Three Churches - Shottisham, Alderton & Bawdsey

Having made several journeys along this route, this was my day to visit the three churches that I have passed by each time. Starting with Shottisham. This is a rather pretty village which I had not visited before although I have driven past it. Having parked the car, I was warned, twice, by an elderly gentleman (older than me!) to take care climbing the steps to the church and to hang on to the railing. Bless him.
My first view of the church was this - once I had navigated the steps:


The church is dedicated to St Margaret of Antioch, a rather unusual dedication I thought, and was built in 1313 by the monks of Butley Abbey. There are signs that there was an earlier church building.
In 1969 Margaret’s feast day, formerly July 20, was eliminated in the revised calendar of the Roman Catholic Church because it is doubtful whether she ever existed. Nevertheless, during the medieval period she ranked among the most famous saints; her voice was among those attested to have been heard by St. Joan of Arc.


The East, Chancel end, of the church showing the North Aisle added in 1867 when the church was enlarged.


Another external view of the North Aisle



I think this may have been the Priest`s door.


The south porch


I was rather taken by the interior which I thought was rather lovely. I think the lights really set off the building. Note on the right the Rood Stair which would originally have led to the Rood Screen. Probably, like most screens, a casuallty of the Puritans in the 1600s. The East windows are Victorian.


Alderton and the church of St Andrew

Then onto Alderton just a few minutes away, and the first thing you see is - no tower! The tower, once a seamark, collapsed under its own weight during the 17/18th century and fell further in 1821. I thought it must have been in more modern time, but not so. This is another of the many `Victorianised `churches in Suffolk - they really `went to town` here!


Alderton Church of St Andrew.


The Church bell now hangs just outside the tower.


Love this door. Think it was on the South side.


The original Medieval font has not survived and this one was carved in the 1860`s


The rather plain interior.


Unusually, just a small harmonium instead of the grand affairs often found.

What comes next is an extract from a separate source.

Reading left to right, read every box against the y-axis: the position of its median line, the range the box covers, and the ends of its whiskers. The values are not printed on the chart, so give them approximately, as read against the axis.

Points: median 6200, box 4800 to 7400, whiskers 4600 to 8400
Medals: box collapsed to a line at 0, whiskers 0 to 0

They may have no tower but the interior ceiling looks recently replaced, although it may be a lot older than I think.


Finally onto Bawdsey and the church of St Mary



This building is very much a miss-match of earlier buildings! The remains of the medieval church are set in the 17th century walls. The arcades were filled in with flint and brick, and the clerestorey broken down and replaced by a brick course. The church was a grand perpendicular affair, in the manner of Blythburgh, Covehithe or Southwold. However, like Covehithe, it was allowed to become derelict after the Reformation, and a new, smaller church built in the ruins, probably in the late 17th century. Remarkably, the former arcades were infilled for the walls, and you can still see them in the outside walls in the above image. The tower was in danger of collapse, and in the 1820s, the tiles of the church roof were replaced by thatch, to stop bits of stone breaking the tiles (it is hard to think of this as anything other than a short term measure.) Unfortunately, when a group of youths set off fireworks from the top of the tower on Guy Fawkes Night 1841, the thatch caught fire, and the church was completely gutted. The rebuilt church is basically a Victorian chapel with 17th century walls, a truncated tower (about two thirds was removed)

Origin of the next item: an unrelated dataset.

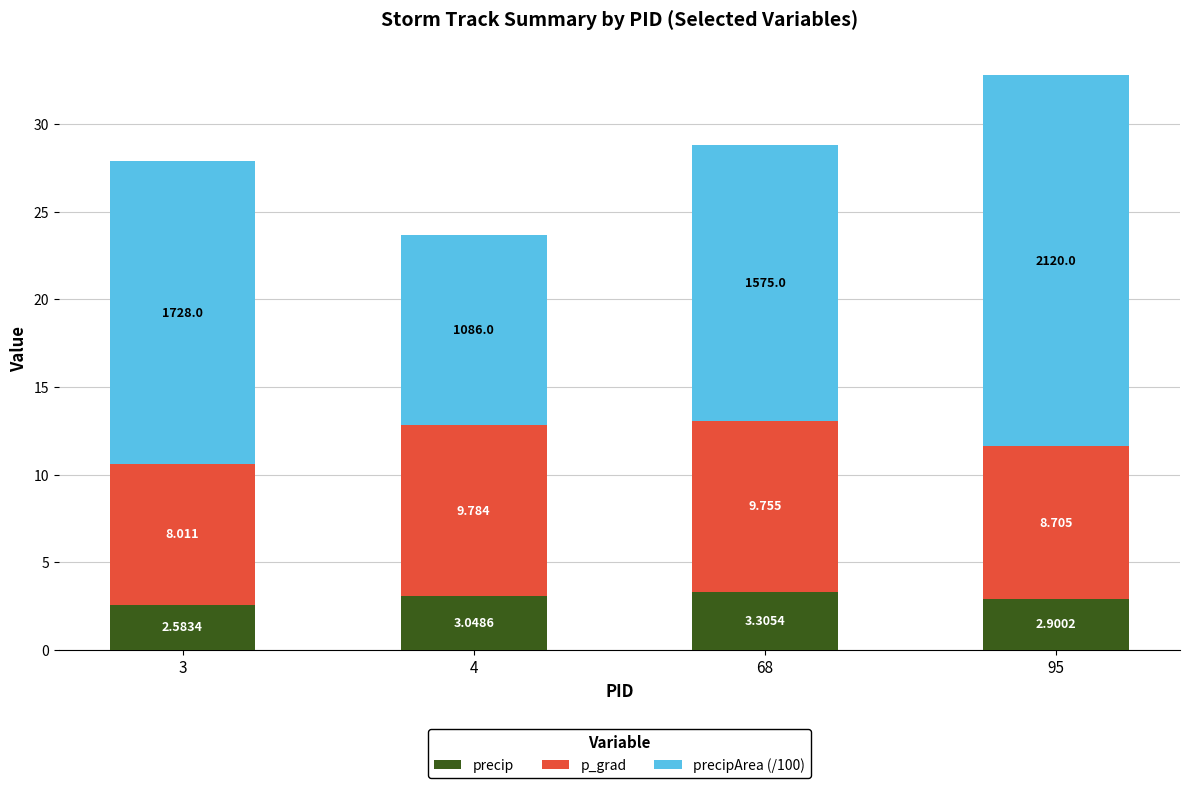

Are the bars grouped side by side (vs. stacked)?

No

Bawdsey's story pivots around a man called William Cuthbert Quilter, whose family had amassed a fortune. They rented Hintlesham Hall in Suffolk for ten years in the 1880s, and then bought, at auction, the manordom of Bawdsey. As Lord, he built Bawdsey Manor between 1886 and 1910. Sir Cuthbert (as he now was) had been MP for Ipswich since the 1880s. He was, apparently, a man obsessed by real ale, and the only time he stood up in the house to speak it was on the subject of the purity of beer. He built up a number of independent Suffolk breweries, which, in the 1950s, were conveniently bought up lock, stock and barrel by the Cobbolds, who not unnaturally closed them all down.




Sir Cuthbert had such a high opinion of himself and his family that he built this grand mausoleum in Bawdsey churchyard. You step out of the west door of the church, and climb some steps to a vast chest tomb, with family names on it. Beyond that, more steps rise to an urn. His family's names are inscribed on it. This is interesting, because one of his sons grew up to be the composer Roger Quilter, one of the finest songwriters of the early 20th century, and along with Peter Warlock, was part of that English generation before Benjamin Britten. But Roger Quilter wasn't born in Suffolk, and he never lived in Bawdsey.

Unsurprisingly, the church has a special place in its heart for the RAF, who were based at Bawdsey manor during the Second World War and for a number of years afterwards. The Union flag and RAF banner in the chancel.


The church contains another memory of an even more famous person, who not only wasn't born in Suffolk and never lived here, she isn't buried here either. This is Nurse Edith Cavell, shot in Belgium in 1916. The memorial to her great-uncle and great-aunt remembers her as well, with a framed account of her story hanging below their simple wall plaque.